• **Texte d'étude**
────

Vous connaissez très probablement les plateformes telles que Binance ou Coinbase pour se procurer des cryptomonnaies. Les échanges s’effectuent à travers un carnet d'ordres afin de faire rencontrer les acheteurs et vendeurs sur un marché d'échange d'actifs numériques. Dans ce système, ni l’acheteur ni le vendeur n’ont la moindre idée de qui est l’autre partie, ce qui délivre une certaine forme d’anonymat. 

Plateforme Peer-to-Peer

Le Bitcoin a été créé à l’origine pour permettre des transactions peer-to-peer. D’ailleurs, le document émis par le mystérieux créateur de la devise numérique, Satoshi Nakamoto, avait intitulé son document : Bitcoin A Peer-to-Peer Electronic Cash System

Autrement dit, peer-to-peer signifie une relation en tête-à-tête. Dans ce cadre de transaction, vous possédez des données relatives concernant la personne ou l'entité avec laquelle vous interagissez, plutôt que d’interagir avec plusieurs parties différentes. Les informations que vous avez sur cette personne ou cette entité peuvent être une adresse de portefeuille bitcoin ainsi qu'un emplacement et une adresse IP.

Par exemple, lorsque vous achetez du bitcoin à quelqu'un sur Binance il y a peu de chances que ce soit ceux de votre voisin car sur cette plateforme tous les acteurs sont ensemble à travers le carnet d'ordres. Si vous voulez acheter des bitcoins à votre voisin, vous pourriez initier un transfert peer-to-peer pour être sûr de commercer avec lui. Cette fois-ci vous négocierez directement avec lui.  Un système qui permet de réduire à quasiment 0 les frais de transactions. 

Maintenant que nous comprenons un peu mieux la différence entre les deux modèles d'échange, revenons-en à nos pays émergents. On remarque que sur le graphique ci-dessus, le plus gros des volumes P2P sont réalisés par les régions où sont situées les pays émergents. Ces données reflètent la facilité d’échange de valeurs entre les individus via la blockchain et les cryptomonnaies. Il est probablement plus facile d’envoyer et de recevoir de la valeur via les applications P2P crypto que via un système bancaire coûteux que proposent certains pays. 

Éliminer la corruption

Finissons par l’un des problèmes majeurs auxquels sont confrontés les pays en développement. Des pays où la concentration des richesses est aux mains d’un très faible pourcentage de la population et où plus de 70% de la population survit en dessous du seuil de pauvreté. Le détournement d’argent et la corruption sont omniprésents notamment en Afrique.

────

[Entrées sauvegardées]
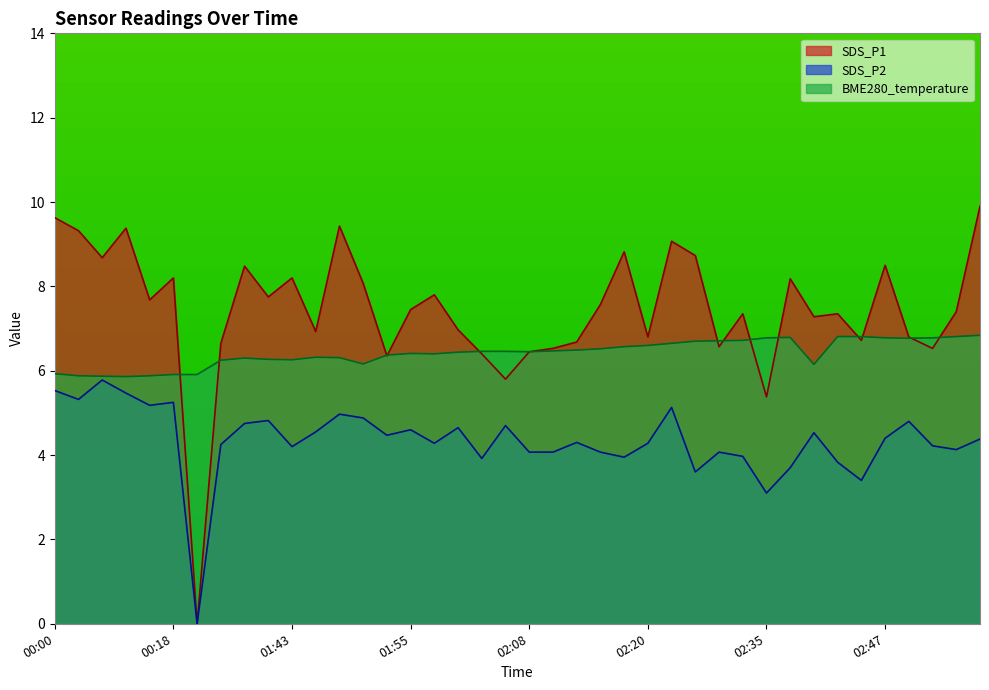

Does the chart display data point markers on the line(s)?

No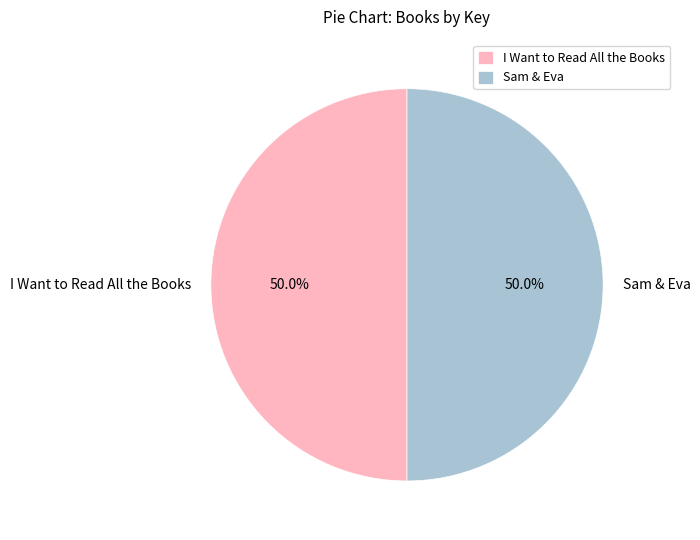

Approximately how many times larger is the value at Sam & Eva compared to I Want to Read All the Books?

1.0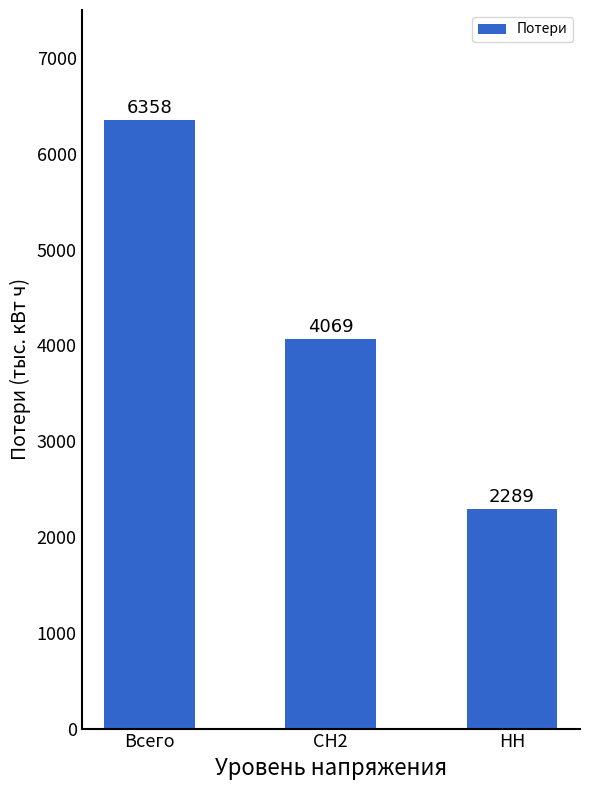

What is the sum of all values?

12716.6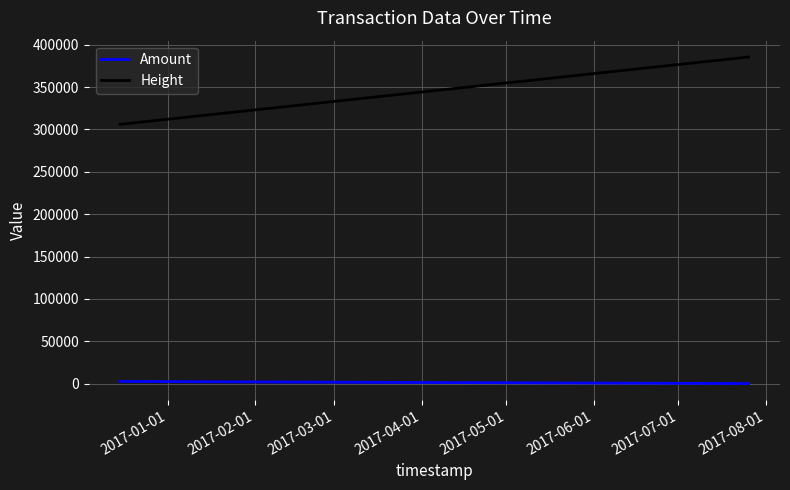

How many series are shown in this chart?

2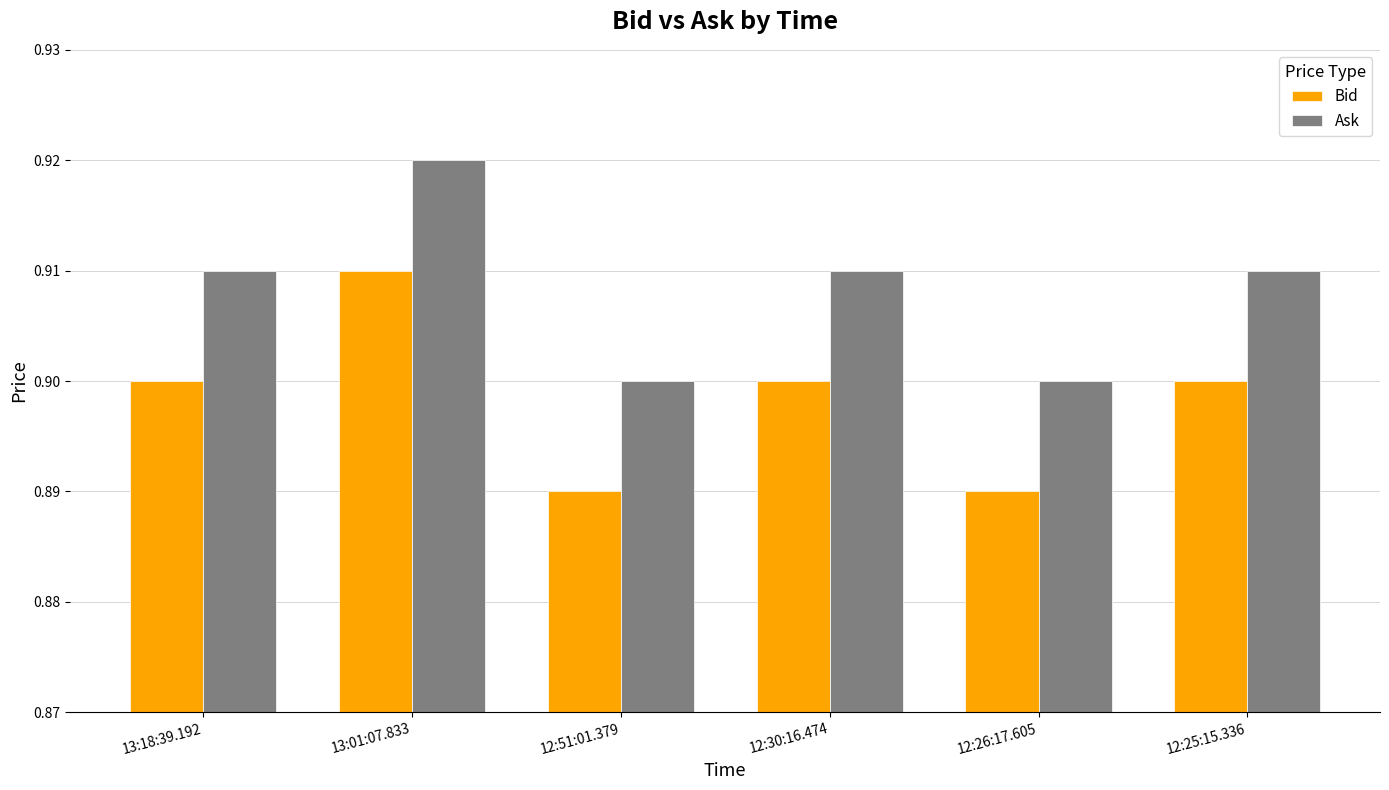

List the series in order of their peak value, highest first.

Ask, Bid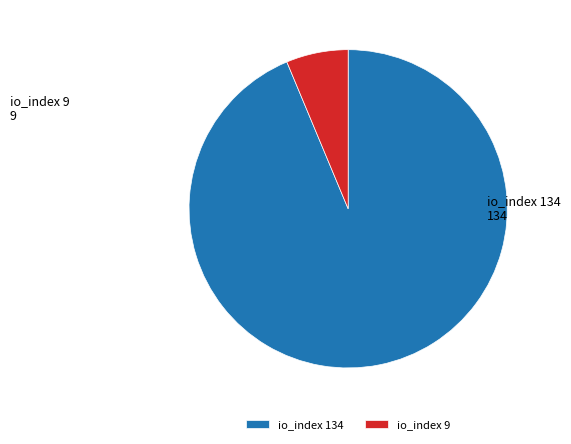

Is it true that io_index 134 is 94% of the pie?

True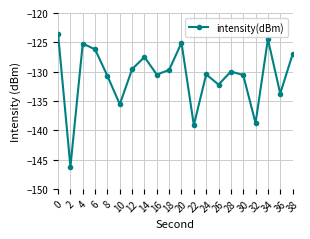

What is the value of the 18th point from the left?

-124.5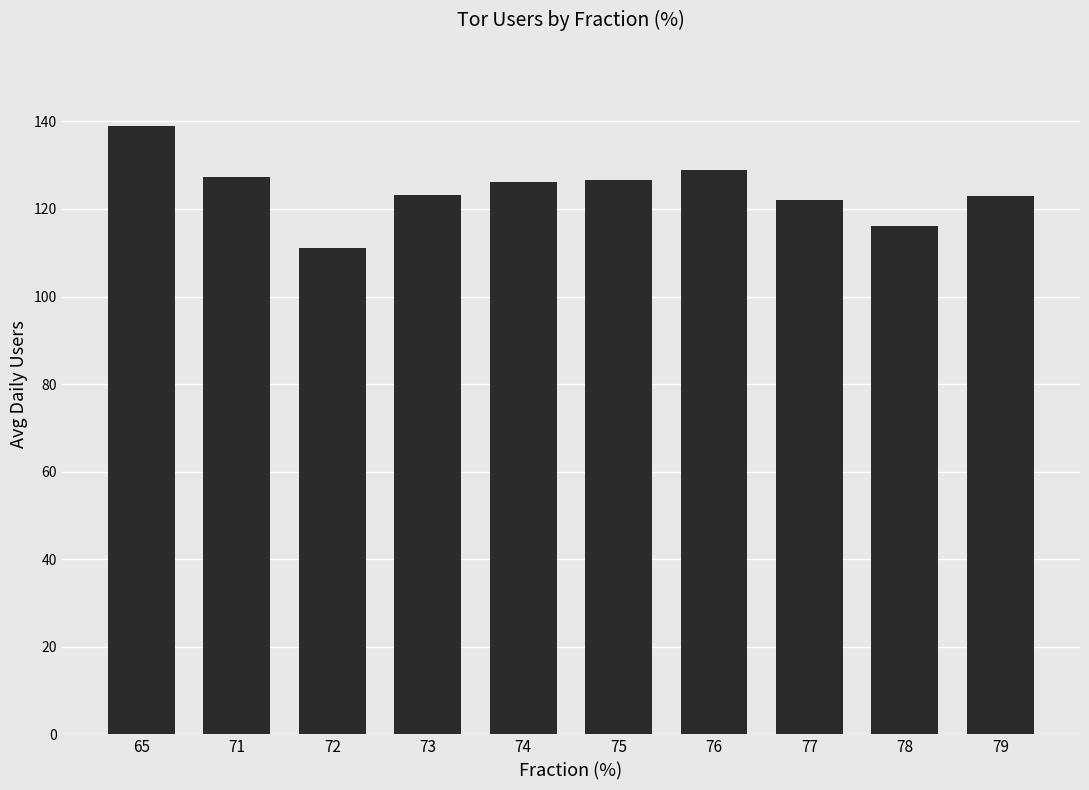

Where does the data first go above 126?

65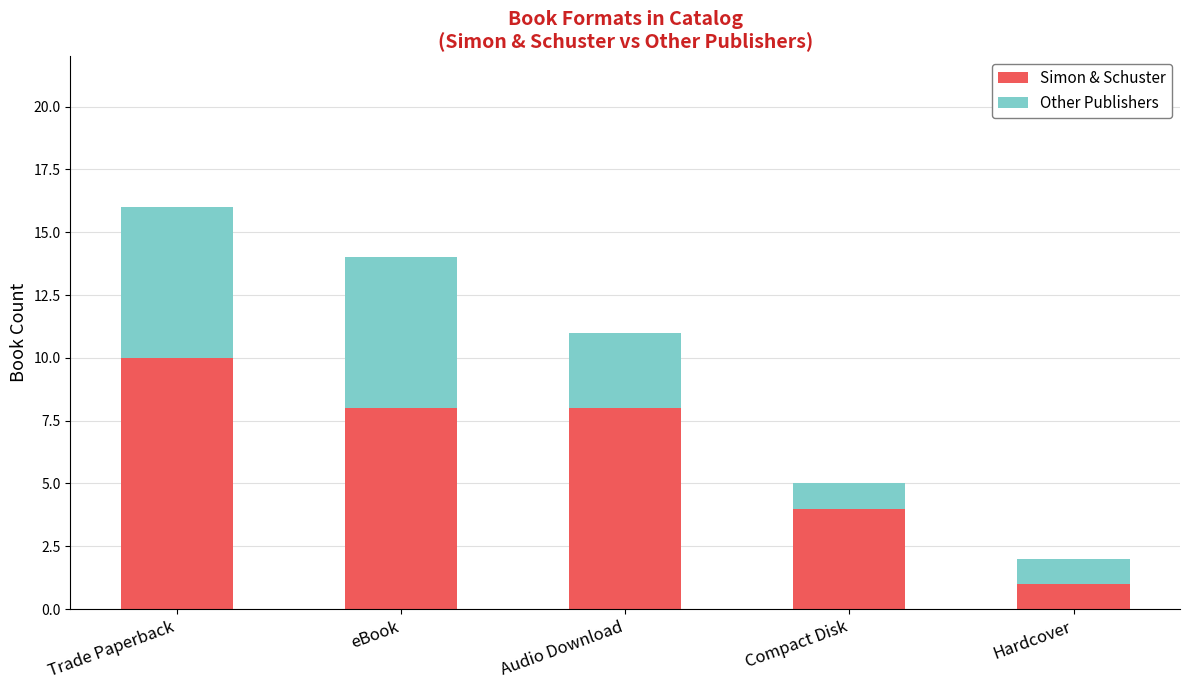

Where is Simon & Schuster nearest to the value 5?

Compact Disk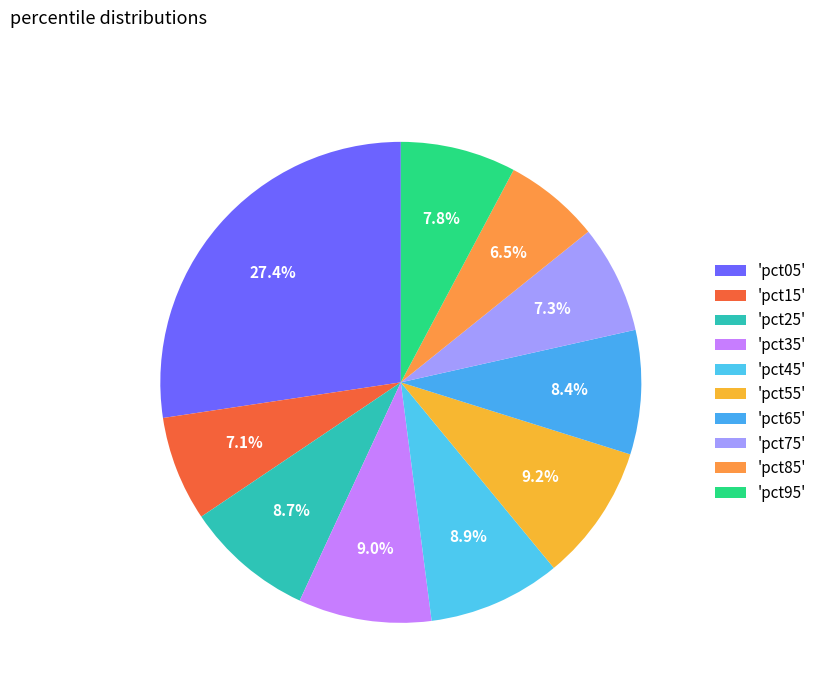

To the nearest percent, what is the average slice percentage?

10%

────

• **Tâches à réaliser**
A. Citez le texte sur les échanges peer-to-peer de cryptomonnaies en commençant à « Plateforme Peer-to-Peer » et en terminant à « une adresse IP. ».
B. Poursuivez le texte sur les échanges peer-to-peer de cryptomonnaies à partir de sa dernière phrase.
Les items ne sont pas requis.

• **Corrigé des exercices**
A.
Plateforme Peer-to-Peer

Le Bitcoin a été créé à l’origine pour permettre des transactions peer-to-peer. D’ailleurs, le document émis par le mystérieux créateur de la devise numérique, Satoshi Nakamoto, avait intitulé son document : Bitcoin A Peer-to-Peer Electronic Cash System

Autrement dit, peer-to-peer signifie une relation en tête-à-tête. Dans ce cadre de transaction, vous possédez des données relatives concernant la personne ou l'entité avec laquelle vous interagissez, plutôt que d’interagir avec plusieurs parties différentes. Les informations que vous avez sur cette personne ou cette entité peuvent être une adresse de portefeuille bitcoin ainsi qu'un emplacement et une adresse IP.

B.
Etat de la corruption dans le monde
Source : Statista

Les pays soumis le plus à la corruption se situent principalement dans les marchés émergents. Les fonctionnaires de l’Etat gèrent d’une main de fer les fonds alloués au pays sans la moindre transparence au dépit de la population. Nous pourrions facilement imaginer que l’utilisation de la blockchain et des monnaies numériques, notamment les smart contracts (pour mieux comprendre ces contrats intelligents : Episode 7 : Le Web 3.0, le contrat intelligent est-il une réalité ou une utopie numérique ?), pourraient favoriser la transparence des transactions au sein de ces pays. Les enregistrements sur une blockchain publique étant accessibles à tous les citoyens permettraient de suivre de manière transparente la façon dont les fonds sont alloués. Des solutions qui seront favorables pour la population mais peut-être, et même très sûrement, qui seront plus contraignantes pour les dirigeants des ces pays aux intentions obscures.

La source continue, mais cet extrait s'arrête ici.